# Checkertails - Part 1 - The Legend of the 325th Fighter Group - Free video



## Mysticpuma (Mar 3, 2011)

This is Part 1 of a Two-Part Documentary I have created, detailing the story of the 325th Fighter Group "The Checkertail Clan" who fought in the Mediterranean Theatre of Operations.

This has taken 3-years of research, which has included the discovery of new, never before seen footage and photos supplied by the surviving members of the now Legendary Fighter Group.

Created using WW2 footage, archive photos, the footage and pictures detailed above, as-well as interviews filmed in the US with surviving Veterans, this is Part 1 of a comprehensive history detailing the exploits of "The Checkertail Clan".

You can watch it here:

Checkertails - Part 1 - The Legend of the 325th Fighter Group - Videos by Mysticpuma - Now showing Checkertails Part1 - blip.tv

For more information and if you would like to download a DVD, High-Quality version, please go to this link and follow the instructions.

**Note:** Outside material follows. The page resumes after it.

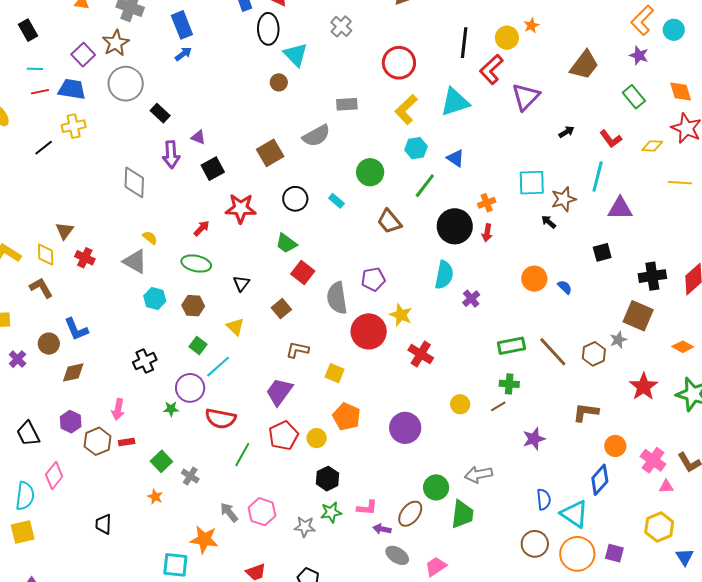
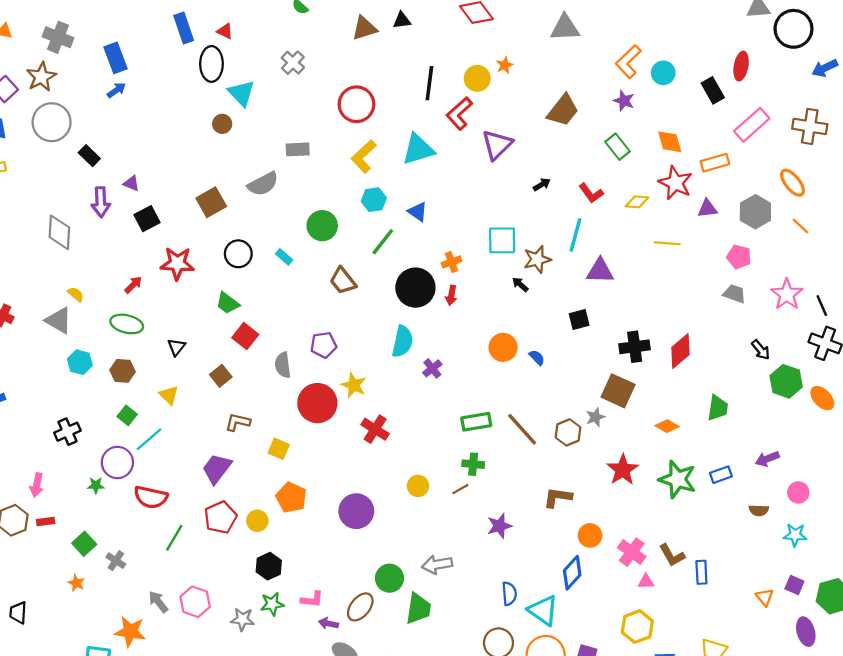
gray semicircle: (337, 298) -> (283, 365), size x0.7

Links here to "Checkertails" Part 1 of Mysticpuma's Documentary - Topic Powered by Social Strata

Cheers, MP


----------



## Crimea_River (Mar 3, 2011)

I think someone's posted it here already somewhere.


----------



## evangilder (Mar 7, 2011)

Wow, good news, Neil! I look forward to watching the completed part 1.


----------



## jetmech (May 2, 2011)

Mysticpuma, we have two aircraft, a P-51 and T-6 dedicated to the checkertail squadron. Both planes have the distinguished checkertail markings. The P-51 is painted and commerates Herschel Green. Please let me know if there is a way to get a copy of the videos. 

JT


----------